OBJETIVO INDICADO 1 ▸ Copie, sem alterar nada, as linhas dos registos que começam na linha com "scientific name: Lactarius rubidus" e vão até à linha com "genus: Megalotomus", incluindo as duas.

TRECHO DO TEXTO ▸
________________________
Espinhos da Micaia
Por Fernando Lima
Não há muitos anos, hora de trabalho nos bairros periféricos era sinónimo de ruas desertas. Mas tudo mudou. Ociosidade e desemprego não diferenciam o movimento a qualquer hora do dia nas vielas poeirentas do subúrbio, espaço partilhado por montanhas de lixo e barracas coloridas com a música aos berros.
Era aqui que o presidente deveria ter feito o discurso dos preguiçosos, dos que levantam de manhã e já estão cansados, os que encostam debaixo da árvore ou na sombra da barraca.
Mas não foi. Foi na Zambézia, a província que já foi a mais rica do país. Pelas culturas de rendimento, pela agro-indústria, pela riqueza criada pelo trabalho assalariado. Pelo consumo de “whiskie” que era o mais elevado na província ultramarina. Pelo meio veio o dilúvio da guerra e os assalariados de outrora são os desempregados de hoje. Os filhos deles, que até foram à escola, gostariam de ter trabalho, mas nunca tiveram emprego.
________________________
OBJETIVO INDICADO 2 ▸ Dê seguimento ao texto sobre a ociosidade e o desemprego, a começar logo depois da última frase.

DADOS DE ENTRADA ▸
________________________
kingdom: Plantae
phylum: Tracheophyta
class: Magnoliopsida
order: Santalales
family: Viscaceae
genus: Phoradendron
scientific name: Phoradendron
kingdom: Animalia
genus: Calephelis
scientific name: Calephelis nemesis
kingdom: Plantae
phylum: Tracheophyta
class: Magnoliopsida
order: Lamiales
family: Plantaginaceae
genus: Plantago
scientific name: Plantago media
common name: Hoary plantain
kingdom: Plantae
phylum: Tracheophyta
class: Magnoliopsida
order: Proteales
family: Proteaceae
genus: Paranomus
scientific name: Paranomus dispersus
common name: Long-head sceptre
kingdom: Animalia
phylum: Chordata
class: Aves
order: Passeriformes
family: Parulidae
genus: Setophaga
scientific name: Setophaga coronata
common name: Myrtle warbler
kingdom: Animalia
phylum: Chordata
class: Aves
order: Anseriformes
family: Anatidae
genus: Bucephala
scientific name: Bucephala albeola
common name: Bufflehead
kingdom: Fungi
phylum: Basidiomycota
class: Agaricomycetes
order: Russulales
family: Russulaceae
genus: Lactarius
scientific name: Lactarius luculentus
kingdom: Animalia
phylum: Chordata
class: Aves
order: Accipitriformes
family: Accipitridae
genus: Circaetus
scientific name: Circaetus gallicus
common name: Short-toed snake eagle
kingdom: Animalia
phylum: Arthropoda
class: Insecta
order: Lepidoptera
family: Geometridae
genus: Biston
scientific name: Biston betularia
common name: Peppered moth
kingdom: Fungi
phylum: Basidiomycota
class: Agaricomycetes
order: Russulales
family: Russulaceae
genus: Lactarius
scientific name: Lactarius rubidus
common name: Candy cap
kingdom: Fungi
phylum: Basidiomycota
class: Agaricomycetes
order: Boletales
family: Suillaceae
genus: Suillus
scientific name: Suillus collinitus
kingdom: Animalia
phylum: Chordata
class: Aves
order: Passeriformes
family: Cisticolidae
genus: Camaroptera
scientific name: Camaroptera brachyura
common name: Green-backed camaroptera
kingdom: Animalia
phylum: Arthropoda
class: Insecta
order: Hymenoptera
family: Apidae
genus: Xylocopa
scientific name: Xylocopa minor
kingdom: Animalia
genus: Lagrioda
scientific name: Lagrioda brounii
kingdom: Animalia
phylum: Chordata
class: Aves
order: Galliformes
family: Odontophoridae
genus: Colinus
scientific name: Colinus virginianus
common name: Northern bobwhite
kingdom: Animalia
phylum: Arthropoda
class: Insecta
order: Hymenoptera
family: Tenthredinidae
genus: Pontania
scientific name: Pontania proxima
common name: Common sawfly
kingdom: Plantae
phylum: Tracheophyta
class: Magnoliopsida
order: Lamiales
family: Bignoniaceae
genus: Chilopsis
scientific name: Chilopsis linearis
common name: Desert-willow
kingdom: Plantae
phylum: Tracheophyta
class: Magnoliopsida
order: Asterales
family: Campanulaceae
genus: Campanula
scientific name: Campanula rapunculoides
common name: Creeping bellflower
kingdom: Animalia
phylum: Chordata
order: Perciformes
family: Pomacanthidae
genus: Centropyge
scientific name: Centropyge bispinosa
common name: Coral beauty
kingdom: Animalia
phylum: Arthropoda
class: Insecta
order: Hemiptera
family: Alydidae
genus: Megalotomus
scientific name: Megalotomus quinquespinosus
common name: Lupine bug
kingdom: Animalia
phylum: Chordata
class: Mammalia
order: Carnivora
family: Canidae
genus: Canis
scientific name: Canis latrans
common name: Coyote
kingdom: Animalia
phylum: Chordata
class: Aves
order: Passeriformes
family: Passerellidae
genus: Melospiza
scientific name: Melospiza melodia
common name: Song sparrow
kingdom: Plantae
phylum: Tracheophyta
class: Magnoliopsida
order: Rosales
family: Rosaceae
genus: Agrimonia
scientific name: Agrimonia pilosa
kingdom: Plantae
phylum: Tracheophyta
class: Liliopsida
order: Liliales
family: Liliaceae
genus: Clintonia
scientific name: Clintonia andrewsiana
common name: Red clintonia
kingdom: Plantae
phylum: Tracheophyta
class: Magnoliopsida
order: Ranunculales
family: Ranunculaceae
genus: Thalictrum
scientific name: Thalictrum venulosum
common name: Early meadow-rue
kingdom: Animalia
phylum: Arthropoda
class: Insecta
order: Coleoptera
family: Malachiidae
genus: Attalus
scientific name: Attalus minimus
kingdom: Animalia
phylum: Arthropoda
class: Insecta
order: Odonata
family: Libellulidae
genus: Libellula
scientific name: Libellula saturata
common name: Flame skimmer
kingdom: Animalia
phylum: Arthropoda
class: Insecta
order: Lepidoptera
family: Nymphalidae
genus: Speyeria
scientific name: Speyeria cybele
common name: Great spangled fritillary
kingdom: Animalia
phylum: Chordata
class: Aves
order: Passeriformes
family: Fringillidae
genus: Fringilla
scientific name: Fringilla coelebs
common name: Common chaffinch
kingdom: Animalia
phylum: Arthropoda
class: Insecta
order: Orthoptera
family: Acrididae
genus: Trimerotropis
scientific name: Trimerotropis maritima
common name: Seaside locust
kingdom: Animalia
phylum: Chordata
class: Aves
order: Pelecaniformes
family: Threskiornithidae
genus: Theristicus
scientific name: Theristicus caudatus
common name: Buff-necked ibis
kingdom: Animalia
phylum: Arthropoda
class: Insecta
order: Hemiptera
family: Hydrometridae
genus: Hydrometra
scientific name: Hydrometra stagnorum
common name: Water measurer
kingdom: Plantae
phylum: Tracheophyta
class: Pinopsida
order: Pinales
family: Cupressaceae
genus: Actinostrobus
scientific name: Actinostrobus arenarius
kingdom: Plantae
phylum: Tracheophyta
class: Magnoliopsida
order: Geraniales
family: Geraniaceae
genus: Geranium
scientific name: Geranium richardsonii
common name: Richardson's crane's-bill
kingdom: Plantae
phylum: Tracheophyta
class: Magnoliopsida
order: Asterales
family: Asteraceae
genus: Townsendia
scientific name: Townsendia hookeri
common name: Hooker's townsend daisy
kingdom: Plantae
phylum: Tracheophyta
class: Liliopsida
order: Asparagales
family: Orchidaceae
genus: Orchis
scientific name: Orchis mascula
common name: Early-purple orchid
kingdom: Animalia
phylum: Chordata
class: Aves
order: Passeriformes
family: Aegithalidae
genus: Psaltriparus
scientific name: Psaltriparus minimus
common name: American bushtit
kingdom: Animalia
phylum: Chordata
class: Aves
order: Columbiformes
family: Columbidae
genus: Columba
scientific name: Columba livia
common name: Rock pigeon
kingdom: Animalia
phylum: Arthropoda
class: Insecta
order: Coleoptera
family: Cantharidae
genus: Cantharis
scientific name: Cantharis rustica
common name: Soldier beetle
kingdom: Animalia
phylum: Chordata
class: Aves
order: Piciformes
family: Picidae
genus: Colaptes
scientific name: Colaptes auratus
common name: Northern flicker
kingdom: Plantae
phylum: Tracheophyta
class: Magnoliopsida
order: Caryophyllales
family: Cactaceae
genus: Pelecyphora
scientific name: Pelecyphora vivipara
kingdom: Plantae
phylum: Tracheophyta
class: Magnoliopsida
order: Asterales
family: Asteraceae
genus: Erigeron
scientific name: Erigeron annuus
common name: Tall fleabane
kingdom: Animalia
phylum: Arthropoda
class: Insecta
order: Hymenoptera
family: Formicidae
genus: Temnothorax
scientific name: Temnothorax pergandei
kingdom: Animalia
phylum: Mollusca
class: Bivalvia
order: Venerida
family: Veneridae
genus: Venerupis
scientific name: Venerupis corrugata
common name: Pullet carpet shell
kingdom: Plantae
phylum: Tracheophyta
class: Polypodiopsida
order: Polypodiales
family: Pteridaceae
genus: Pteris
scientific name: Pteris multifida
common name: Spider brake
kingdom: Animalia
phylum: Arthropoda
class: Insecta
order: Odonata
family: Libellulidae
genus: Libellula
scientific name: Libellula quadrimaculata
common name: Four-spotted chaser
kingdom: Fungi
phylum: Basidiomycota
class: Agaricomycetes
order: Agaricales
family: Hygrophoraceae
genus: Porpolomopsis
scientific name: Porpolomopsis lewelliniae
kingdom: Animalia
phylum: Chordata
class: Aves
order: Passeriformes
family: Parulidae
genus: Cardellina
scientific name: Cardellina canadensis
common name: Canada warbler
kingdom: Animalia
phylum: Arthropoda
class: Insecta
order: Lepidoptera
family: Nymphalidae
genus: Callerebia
________________________
RESULTADO 1 ▸
scientific name: Lactarius rubidus
common name: Candy cap
kingdom: Fungi
phylum: Basidiomycota
class: Agaricomycetes
order: Boletales
family: Suillaceae
genus: Suillus
scientific name: Suillus collinitus
kingdom: Animalia
phylum: Chordata
class: Aves
order: Passeriformes
family: Cisticolidae
genus: Camaroptera
scientific name: Camaroptera brachyura
common name: Green-backed camaroptera
kingdom: Animalia
phylum: Arthropoda
class: Insecta
order: Hymenoptera
family: Apidae
genus: Xylocopa
scientific name: Xylocopa minor
kingdom: Animalia
genus: Lagrioda
scientific name: Lagrioda brounii
kingdom: Animalia
phylum: Chordata
class: Aves
order: Galliformes
family: Odontophoridae
genus: Colinus
scientific name: Colinus virginianus
common name: Northern bobwhite
kingdom: Animalia
phylum: Arthropoda
class: Insecta
order: Hymenoptera
family: Tenthredinidae
genus: Pontania
scientific name: Pontania proxima
common name: Common sawfly
kingdom: Plantae
phylum: Tracheophyta
class: Magnoliopsida
order: Lamiales
family: Bignoniaceae
genus: Chilopsis
scientific name: Chilopsis linearis
common name: Desert-willow
kingdom: Plantae
phylum: Tracheophyta
class: Magnoliopsida
order: Asterales
family: Campanulaceae
genus: Campanula
scientific name: Campanula rapunculoides
common name: Creeping bellflower
kingdom: Animalia
phylum: Chordata
order: Perciformes
family: Pomacanthidae
genus: Centropyge
scientific name: Centropyge bispinosa
common name: Coral beauty
kingdom: Animalia
phylum: Arthropoda
class: Insecta
order: Hemiptera
family: Alydidae
genus: Megalotomus

RESULTADO 2 ▸
Isso não é sinónimo de preguiça.
O sector familiar, o que o Estado assobia para o ar e faz que não vê, debitou colheitas recorde nos últimos dois anos. Num qualquer boteco mexicano as “quezadillas” são agora preparadas com milho “made in Mozambique” dos zambezianos, mas também dos camponses de Nampula e do Niassa.
Os tais preguiçosos mandam o seu milho – sem ficha de exportação registada pelos burocratas das estatísticas – para o Malawi. Umas vezes para matar a fome, outras vezes para alimentar as agro-indústrias rudimentares que os malawianos desenvolveram junto à longa fronteira que separa os dois países. Outras vezes ainda para fazer subir e baixar preços, especulação. Mesmo assim, é melhor exportar que ler notícias de cereais apodrecidos patrioticamente nos armazéns de Tete.
Os tais preguiçosos vendem o milho que as Nações Unidas utilizam para matar a fome aos súbditos do sr. Robert Mugabe, o regime que hipocritamente continua a ser apoiado pelos regimes da região.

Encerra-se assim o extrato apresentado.